Meetings with heads of Greek, Czech Orthodox Churches
Catholic World News - February 27, 2009
Cardinal Walter Kasper, president of the Pontifical Council for Promoting Christian Unity, offered an uncharacteristically pessimistic assessment of ecumenical dialogue with the Greek Orthodox Church following a meeting with its new leader, Archbishop Ieronymos II. “There is still a strong resistance toward an ecumenical growing closer, and because of that our steps must be prudent,” Cardinal Kasper told Vatican Radio. “I did not have very high expectations: It would not be possible to resolve every problem in just one day, but it was important to establish personal contact.” Nonetheless, Cardinal Kasper called Archbishop Ieronymos “a truly humble and modest man. Our meeting has certainly been a beautiful one, and also those with his collaborators.”

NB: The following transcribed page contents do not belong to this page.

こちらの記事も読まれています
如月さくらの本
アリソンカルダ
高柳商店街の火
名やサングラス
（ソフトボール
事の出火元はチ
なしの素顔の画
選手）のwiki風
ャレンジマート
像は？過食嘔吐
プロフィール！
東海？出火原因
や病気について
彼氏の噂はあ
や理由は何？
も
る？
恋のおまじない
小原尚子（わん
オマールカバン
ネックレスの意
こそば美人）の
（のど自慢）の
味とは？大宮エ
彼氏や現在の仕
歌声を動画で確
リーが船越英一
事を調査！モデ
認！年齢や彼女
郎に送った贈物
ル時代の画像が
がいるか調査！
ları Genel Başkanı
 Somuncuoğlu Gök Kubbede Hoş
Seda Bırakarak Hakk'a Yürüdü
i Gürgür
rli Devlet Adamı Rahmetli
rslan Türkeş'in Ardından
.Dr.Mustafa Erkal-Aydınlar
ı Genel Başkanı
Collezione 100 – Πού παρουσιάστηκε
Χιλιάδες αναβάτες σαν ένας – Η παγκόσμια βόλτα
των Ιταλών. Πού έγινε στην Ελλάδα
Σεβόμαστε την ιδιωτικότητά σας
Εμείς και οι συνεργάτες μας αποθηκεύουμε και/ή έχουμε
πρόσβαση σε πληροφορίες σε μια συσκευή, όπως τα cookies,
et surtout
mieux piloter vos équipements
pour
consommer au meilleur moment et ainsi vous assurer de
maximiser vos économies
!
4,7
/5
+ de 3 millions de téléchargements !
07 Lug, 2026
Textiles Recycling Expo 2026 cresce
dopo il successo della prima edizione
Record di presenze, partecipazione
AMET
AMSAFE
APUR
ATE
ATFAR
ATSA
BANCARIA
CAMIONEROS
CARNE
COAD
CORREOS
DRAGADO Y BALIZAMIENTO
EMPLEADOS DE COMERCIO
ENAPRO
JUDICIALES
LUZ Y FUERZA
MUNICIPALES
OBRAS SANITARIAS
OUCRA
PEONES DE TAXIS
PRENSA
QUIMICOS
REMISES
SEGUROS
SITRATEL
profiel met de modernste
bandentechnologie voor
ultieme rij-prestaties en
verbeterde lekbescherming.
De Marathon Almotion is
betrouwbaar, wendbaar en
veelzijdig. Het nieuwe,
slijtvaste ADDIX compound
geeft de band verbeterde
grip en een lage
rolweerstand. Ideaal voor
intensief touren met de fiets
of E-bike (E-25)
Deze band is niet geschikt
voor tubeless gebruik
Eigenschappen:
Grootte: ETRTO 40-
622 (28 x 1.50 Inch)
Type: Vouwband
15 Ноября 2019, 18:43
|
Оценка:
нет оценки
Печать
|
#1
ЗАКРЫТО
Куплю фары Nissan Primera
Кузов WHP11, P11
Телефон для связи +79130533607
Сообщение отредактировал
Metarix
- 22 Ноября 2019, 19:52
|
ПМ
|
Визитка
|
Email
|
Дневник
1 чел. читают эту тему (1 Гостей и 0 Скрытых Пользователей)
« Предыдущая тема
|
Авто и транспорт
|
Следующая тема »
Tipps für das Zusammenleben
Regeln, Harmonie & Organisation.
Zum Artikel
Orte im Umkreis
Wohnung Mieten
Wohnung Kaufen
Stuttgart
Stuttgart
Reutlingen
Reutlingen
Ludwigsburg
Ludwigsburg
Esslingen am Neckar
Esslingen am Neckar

Metropolitan Krystof (Christopher), head of the Orthodox Church in the Czech and Slovak Republics, began a three-day visit to the Vatican yesterday that will culminate in an audience with Pope Benedict tomorrow. The current presence of the Orthodox Church in the former Czechoslovakia dates to the 1920s, when groups of Roman and Eastern Catholics left the Catholic Church. However the Orthodox of the region, who trace their Christian lineage back to Sts. Cyril and Methodius, point out that the Orthodox churches were suppressed after the Union of Brest in 1596, and the Orthodox forced to submit to Rome. The history of relations between the Catholic Church and the Orthodox Church there has been a tortured one that includes the forced conversion of Eastern Catholics to Orthodoxy under Communist rule.